## Stated problem
Identify each line below that contains the string "JSON", and copy every such line in full.

## Source data

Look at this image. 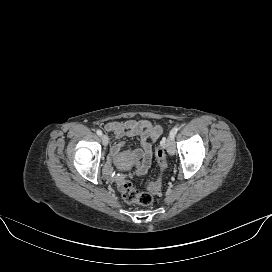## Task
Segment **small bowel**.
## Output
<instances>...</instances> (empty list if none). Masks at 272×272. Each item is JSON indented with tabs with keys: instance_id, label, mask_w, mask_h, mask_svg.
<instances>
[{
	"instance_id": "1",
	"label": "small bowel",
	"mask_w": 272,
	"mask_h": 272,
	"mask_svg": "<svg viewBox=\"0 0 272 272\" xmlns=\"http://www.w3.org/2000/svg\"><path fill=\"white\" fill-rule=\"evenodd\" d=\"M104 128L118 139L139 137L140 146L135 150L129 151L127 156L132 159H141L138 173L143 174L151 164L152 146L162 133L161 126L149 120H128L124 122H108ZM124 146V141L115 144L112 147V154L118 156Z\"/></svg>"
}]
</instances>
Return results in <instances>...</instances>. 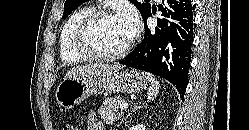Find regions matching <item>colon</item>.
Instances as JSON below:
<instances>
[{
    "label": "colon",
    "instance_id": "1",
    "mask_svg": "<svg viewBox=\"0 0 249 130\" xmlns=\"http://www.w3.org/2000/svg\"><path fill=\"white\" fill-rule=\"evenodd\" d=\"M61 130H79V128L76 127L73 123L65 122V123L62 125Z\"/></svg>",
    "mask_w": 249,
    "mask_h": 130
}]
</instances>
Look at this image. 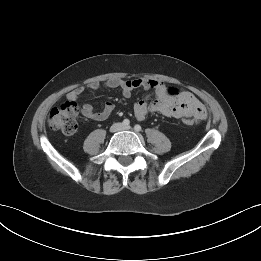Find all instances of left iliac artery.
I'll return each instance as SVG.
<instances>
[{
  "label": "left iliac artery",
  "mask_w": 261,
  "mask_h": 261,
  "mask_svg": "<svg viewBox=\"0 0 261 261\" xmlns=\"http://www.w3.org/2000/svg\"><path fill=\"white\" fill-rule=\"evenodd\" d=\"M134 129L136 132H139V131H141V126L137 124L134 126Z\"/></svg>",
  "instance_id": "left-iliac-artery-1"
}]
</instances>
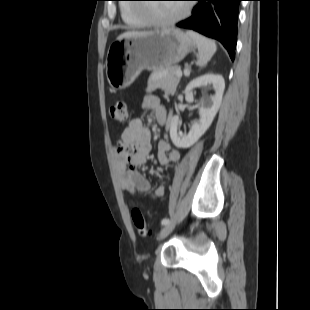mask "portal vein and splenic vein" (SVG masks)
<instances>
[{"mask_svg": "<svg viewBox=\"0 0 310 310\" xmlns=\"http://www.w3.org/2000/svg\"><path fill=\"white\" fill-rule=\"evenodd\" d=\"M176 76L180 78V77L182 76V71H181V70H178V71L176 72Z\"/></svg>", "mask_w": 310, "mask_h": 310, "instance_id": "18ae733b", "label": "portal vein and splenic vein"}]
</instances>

--

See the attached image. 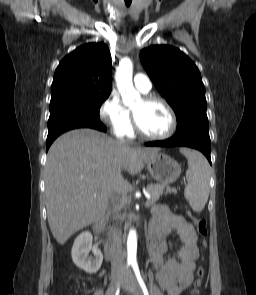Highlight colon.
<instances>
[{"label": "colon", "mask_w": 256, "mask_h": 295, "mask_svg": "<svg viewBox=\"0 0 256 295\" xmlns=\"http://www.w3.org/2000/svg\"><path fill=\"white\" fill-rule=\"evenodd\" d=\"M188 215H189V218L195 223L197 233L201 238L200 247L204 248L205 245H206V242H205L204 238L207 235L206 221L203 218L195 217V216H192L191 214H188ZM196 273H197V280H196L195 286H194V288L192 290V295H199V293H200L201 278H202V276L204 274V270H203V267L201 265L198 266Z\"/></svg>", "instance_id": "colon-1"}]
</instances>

## Exercise response
<instances>...</instances> (empty list if none). Masks at 272×272. Each item is JSON indented with tabs with keys: instance_id, label, mask_w, mask_h, mask_svg.
Instances as JSON below:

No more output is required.